Minor league affiliations
- Previous classes: Class-B (1941, 1947–1950) Class-A (1919–1932) Class-B (1905–1914, 1916–1918) Class-D (1902–1904) Class-F (1897–1901)
- League: Colonial League (1947–1951) Interstate League (1941) Eastern League (1916–1932) Eastern Association (1913–1914) Connecticut State League (1904–1912) Connecticut League (1903) Connecticut State League (1900–1902) Connecticut League (1899) Connecticut State League (1897–1898) Naugatuck Valley League (1896) Connecticut State League (1888, 1895) Eastern League (1885–1887) Southern New England League (1885)

Major league affiliations
- Previous teams: Washington Senators (1948) Boston Braves (1941) New York Giants (1929–1932)

Team data
- Previous names: Bridgeport Bees (1941, 1947–1950); Bridgeport Bears (1924–1932); Bridgeport Americans (1917–1923); Bridgeport Hustlers (1916); Bridgeport Crossmen (1913–1914); Bridgeport Orators (1898–1912); Bridgeport Soubrettes (1897); Bridgeport Victors (1895–1896); Bridgeport (1888); Bridgeport Giants (1885–1887);
- Previous parks: Candlelite Stadium Newfield Park

= Bridgeport minor league baseball team =

Several minor league baseball teams have played in Bridgeport, Connecticut from 1885 to the present day.

The first professional team was the Bridgeport Giants who played in the Eastern League from 1885 through 1887. Bridgeport moved to the Connecticut State League in 1888 and became the Bridgeport Victors for the 1895 and 1896 seasons.

They were nicknamed the Bridgeport Orators in 1898 to coincide with the nickname of the team's owner and manager, Baseball hall of famer Jim "The Orator" O'Rourke. In 1904, the team won a league record 71 games and went on to win the championship. Their home games were played at Newfield Park which was located on Newfield Ave.

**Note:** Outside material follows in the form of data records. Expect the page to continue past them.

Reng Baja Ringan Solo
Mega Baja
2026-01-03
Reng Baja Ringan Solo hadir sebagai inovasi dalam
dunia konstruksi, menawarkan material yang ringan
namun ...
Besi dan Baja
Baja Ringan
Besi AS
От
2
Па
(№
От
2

In 1913 they moved to the Eastern Association as the Bridgeport Crossmen and they moved again, to a new version of the Eastern League in 1916, where they would remain until the league folded in 1932. This version of the team was known as the Americans until 1923 and then the Bears.

In 1941 they resurfaced as the Bees in the Interstate League but were shut down again by the onset of World War II. The team returned in 1947 in the Colonial League where they remained until they folded in 1950.

No team played in Bridgeport until the Bridgeport Bluefish of the Atlantic League of Professional Baseball started in 1998.